LaCroix feels that at least one animal, Strutn Mai Stuf, a bay gelding owned by Paul Keenan of Genoa City, Wis., resembles the idealized horse that appears in the registry's literature. Prices for fledgling National Show Horses are running as high as $20,000 to $35,000.

To encourage more breeders to experiment with the cross as well as to register their older Arabian/Saddlebred horses, the National Show Horse Registry implemented a system enabling its horses to earn more money in the ring than can purebreds of either parent breed. In October 1982, Endlesslove, a 6-year-old bay mare, won more than $10,000 at a show in Louisville. This year the NSHR will award more than $200,000 at 25 accredited shows—an impressive sum for the sport.
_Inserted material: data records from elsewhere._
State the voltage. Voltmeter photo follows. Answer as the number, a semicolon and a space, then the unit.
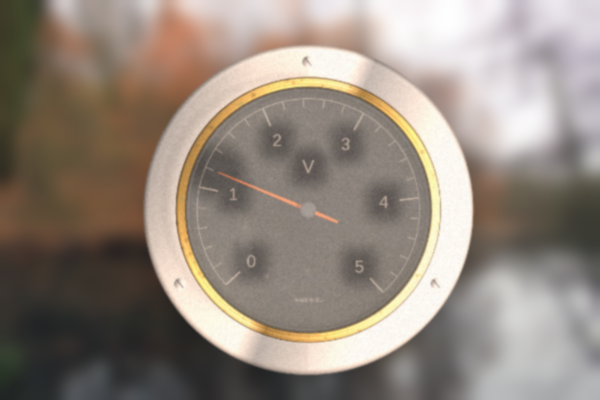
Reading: 1.2; V
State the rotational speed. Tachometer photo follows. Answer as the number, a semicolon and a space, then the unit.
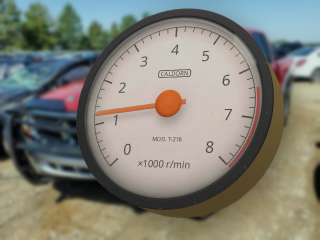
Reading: 1200; rpm
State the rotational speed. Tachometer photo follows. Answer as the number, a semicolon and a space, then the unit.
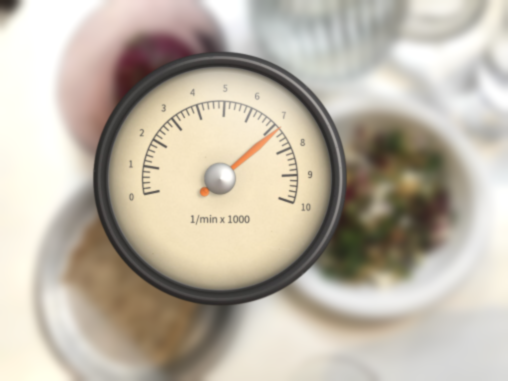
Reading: 7200; rpm
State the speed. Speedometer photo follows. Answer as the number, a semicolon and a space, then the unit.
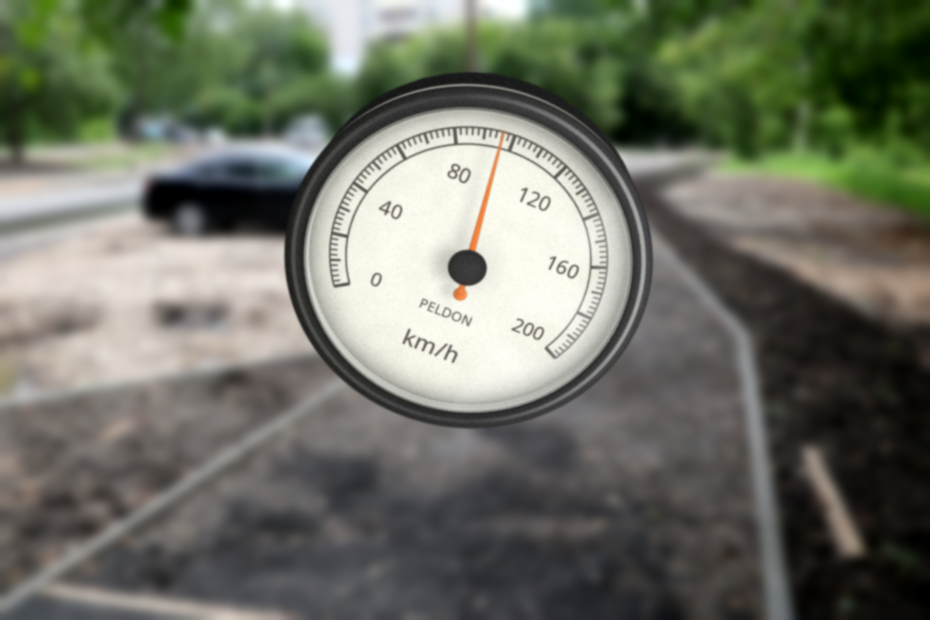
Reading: 96; km/h
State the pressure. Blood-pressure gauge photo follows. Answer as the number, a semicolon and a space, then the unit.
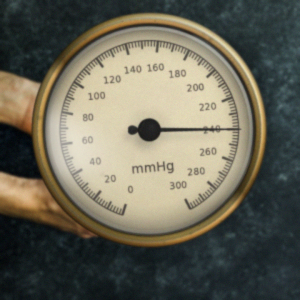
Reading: 240; mmHg
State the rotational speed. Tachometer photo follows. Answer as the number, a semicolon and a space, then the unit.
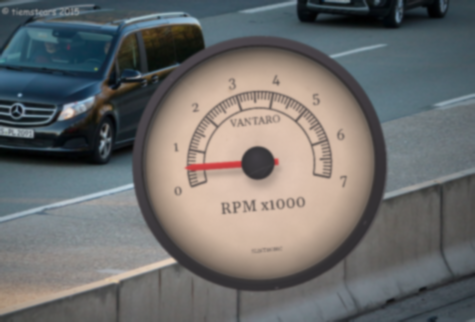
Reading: 500; rpm
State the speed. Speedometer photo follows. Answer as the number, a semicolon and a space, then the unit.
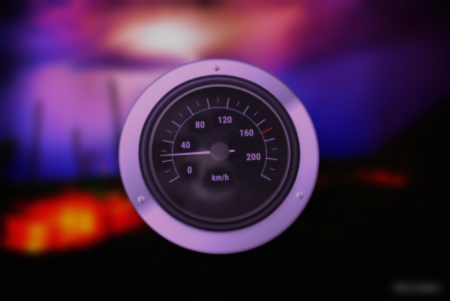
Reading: 25; km/h
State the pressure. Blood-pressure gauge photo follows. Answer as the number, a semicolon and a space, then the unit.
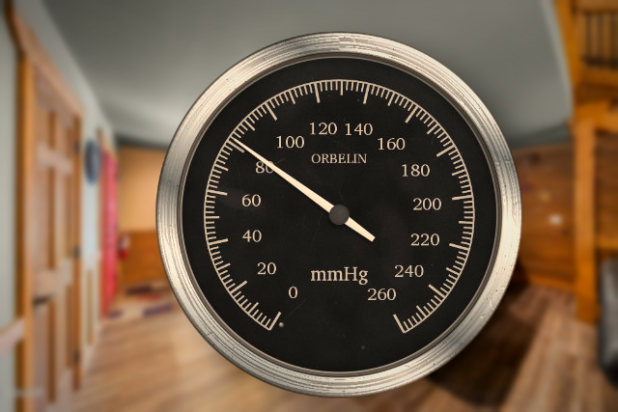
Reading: 82; mmHg
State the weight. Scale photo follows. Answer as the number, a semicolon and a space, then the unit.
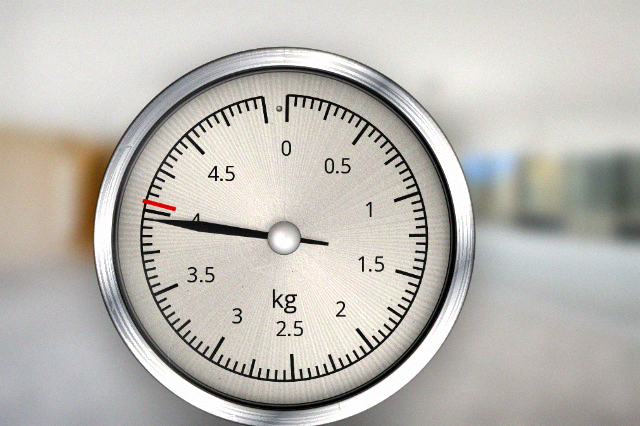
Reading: 3.95; kg
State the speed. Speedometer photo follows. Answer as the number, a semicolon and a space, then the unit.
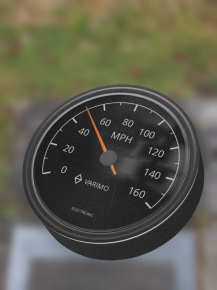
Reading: 50; mph
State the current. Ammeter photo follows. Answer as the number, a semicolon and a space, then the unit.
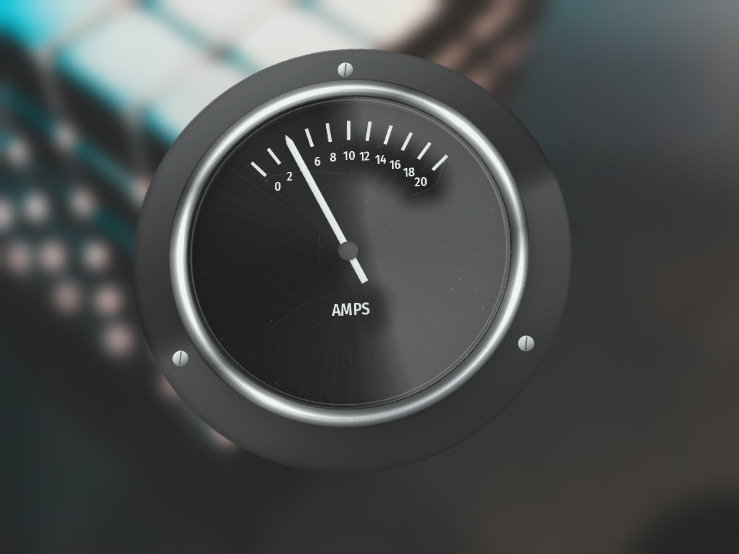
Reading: 4; A
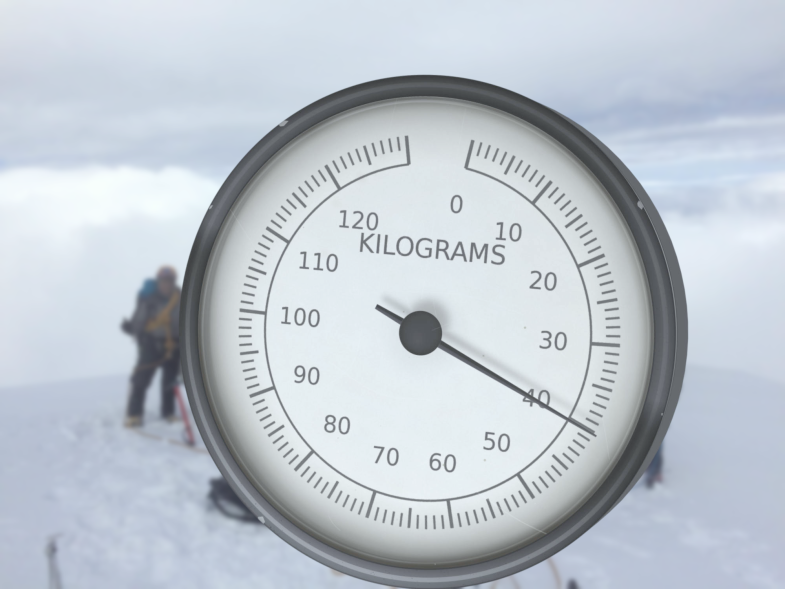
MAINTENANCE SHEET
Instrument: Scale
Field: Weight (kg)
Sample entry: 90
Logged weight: 40
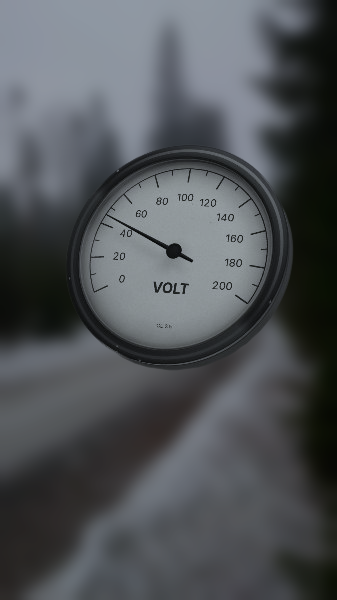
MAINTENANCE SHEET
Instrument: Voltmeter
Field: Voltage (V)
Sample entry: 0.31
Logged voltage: 45
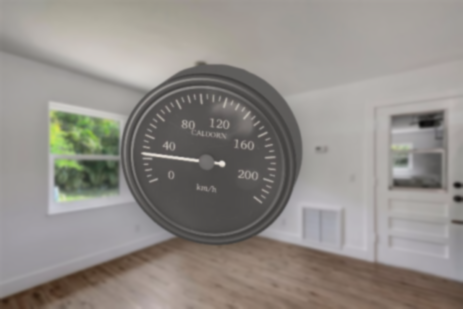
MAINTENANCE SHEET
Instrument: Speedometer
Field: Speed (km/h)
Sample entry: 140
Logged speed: 25
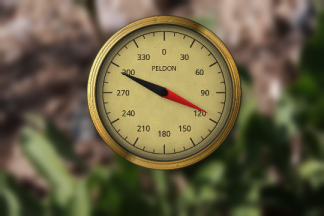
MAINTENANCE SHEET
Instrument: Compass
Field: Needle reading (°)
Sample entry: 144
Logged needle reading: 115
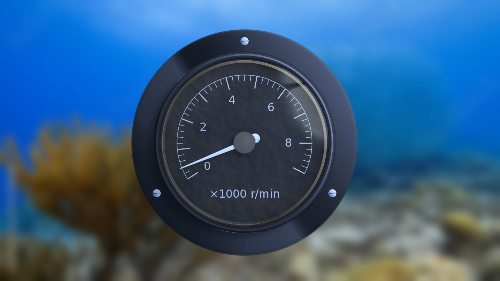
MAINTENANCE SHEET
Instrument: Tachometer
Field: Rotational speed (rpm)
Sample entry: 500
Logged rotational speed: 400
All this money comes from hefty registration fees—$250 to register a foal as a National Show Horse (as opposed to $50 to $75 for a purebred Arabian) and $6,000 to have a stallion designated as approved sire for the breed.
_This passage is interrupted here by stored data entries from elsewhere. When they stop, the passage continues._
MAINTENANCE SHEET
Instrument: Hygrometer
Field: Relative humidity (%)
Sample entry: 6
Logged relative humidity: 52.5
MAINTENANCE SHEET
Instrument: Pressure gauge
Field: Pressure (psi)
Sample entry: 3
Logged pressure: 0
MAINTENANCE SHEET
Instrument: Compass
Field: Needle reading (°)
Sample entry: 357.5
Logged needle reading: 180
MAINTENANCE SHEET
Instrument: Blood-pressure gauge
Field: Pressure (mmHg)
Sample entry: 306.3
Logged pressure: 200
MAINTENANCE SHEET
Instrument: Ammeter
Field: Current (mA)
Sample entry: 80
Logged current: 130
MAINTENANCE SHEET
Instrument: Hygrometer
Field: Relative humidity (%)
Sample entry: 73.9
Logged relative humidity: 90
This prize money should make the breed attractive to horse owners, but the NSHR intends to make traditionally dull horse shows more appealing to spectators as well, by taking a cue from professional rodeo, in which the announcer lets the uninitiated know exactly what's going on. The number of finalists is limited, and halter competitions, in which horses are judged on looks alone, are run like beauty pageants. Backers are also hoping cable TV will televise future shows and that a division for their breed will be included in Madison Square Garden's prestigious National Horse Show.

As with the American Sport Horse, it will take years to determine the financial and sporting success of the National Show Horse. But both sponsoring groups report that the initial response to their projects has been strong. Who knows, these generic horses someday may be as popular as "no frills" peanut butter.